Dr Verwoerd was not the architect of apartheid, which was also known as separate development. That honour falls to Sir Harry Smith, governor of the Cape Colony, who created the first Bantustan of British Kaffraria on 23 December 1847. 80% of the so called apartheid laws were enacted by the Dutch and British colonial governments, such as the Cape Dutch laws of 1685 and 1743 which prohibited miscegenation amongst the different races. A further 10% of these apartheid laws were promulgated by the Botha/Smuts administrations, such as the Natives Land Act of 1913. The National Party was responsible for less than 10% of these laws, most of which made de jure what were already de facto customary laws. All these laws were drafted not with malice, but as a means for protecting the vital interests of the indigenous population, for the maintenance of their tribal hierarchies and to shield them from the depredations of the international bankers.
By tampering with our heritage nothing positive will be achieved. Pandering to the politically correct dictates of the liberal left is a soulless exercise which will only make matters worse in the long run, when demands may well be made to abolish Afrikaans as a language of tuition. Dr Verwoerd made a notable contribution to the development of our country. All the people of South Africa experienced an unparalleled period of peace and prosperity, and for that singular accomplishment he deserves recognition.
Did the alumni have any input in your decision?
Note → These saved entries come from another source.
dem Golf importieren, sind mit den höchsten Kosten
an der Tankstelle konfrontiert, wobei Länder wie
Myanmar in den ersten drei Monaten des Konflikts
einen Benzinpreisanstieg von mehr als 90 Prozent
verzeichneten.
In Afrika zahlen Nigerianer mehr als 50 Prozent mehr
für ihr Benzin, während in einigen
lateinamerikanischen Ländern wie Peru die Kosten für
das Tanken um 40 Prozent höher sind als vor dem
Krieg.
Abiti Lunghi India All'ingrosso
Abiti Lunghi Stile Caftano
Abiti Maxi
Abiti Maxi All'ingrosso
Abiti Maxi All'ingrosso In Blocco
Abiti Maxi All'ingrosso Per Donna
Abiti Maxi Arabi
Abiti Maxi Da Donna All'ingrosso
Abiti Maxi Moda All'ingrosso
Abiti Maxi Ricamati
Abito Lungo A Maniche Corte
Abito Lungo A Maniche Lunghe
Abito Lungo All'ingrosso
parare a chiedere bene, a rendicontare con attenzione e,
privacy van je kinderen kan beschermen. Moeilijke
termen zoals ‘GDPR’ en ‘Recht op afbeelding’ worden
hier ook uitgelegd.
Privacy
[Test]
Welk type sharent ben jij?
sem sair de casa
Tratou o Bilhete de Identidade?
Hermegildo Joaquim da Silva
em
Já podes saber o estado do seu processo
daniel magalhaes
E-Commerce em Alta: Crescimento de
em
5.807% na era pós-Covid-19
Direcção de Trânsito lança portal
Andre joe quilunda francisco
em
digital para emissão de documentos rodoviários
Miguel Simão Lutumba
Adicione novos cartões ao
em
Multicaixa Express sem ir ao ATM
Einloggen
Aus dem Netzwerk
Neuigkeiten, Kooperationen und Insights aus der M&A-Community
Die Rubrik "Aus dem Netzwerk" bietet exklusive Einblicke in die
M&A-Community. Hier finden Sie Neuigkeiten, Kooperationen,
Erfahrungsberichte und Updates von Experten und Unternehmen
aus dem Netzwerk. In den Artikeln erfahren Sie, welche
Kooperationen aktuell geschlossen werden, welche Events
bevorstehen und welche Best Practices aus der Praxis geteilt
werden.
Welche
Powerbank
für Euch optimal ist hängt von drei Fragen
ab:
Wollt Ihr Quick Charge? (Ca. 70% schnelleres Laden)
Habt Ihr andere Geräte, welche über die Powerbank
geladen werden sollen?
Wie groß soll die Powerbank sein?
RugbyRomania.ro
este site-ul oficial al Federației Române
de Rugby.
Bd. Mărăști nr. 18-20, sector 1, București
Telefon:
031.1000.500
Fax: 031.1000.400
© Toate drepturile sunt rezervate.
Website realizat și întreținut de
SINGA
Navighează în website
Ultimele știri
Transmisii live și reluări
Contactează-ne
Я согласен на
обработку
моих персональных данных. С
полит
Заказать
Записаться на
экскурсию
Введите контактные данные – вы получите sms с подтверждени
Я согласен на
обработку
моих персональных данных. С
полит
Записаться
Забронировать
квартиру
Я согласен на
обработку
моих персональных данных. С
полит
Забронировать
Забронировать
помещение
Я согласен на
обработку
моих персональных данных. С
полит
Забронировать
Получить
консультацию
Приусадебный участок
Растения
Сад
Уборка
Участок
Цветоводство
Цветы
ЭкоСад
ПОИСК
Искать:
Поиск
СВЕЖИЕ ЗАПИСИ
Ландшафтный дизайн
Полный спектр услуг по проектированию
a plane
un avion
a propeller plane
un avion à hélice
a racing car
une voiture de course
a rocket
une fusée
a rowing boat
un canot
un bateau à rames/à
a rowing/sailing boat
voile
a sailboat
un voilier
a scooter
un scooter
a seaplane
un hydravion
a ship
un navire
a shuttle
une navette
If not, why were they not consulted? It is our university just as much as it is yours; or is it simply a case of that we may make donations, but may not have any say in the philosophy and traditions of the university.
S M GOODSON
The writer of this letter is a graduate and member of the Convocation of the University of Stellenbosch. The original version of the letter was posted to Professor de Villiers on 6 May 2015. To date neither an acknowledgement nor a response has been received.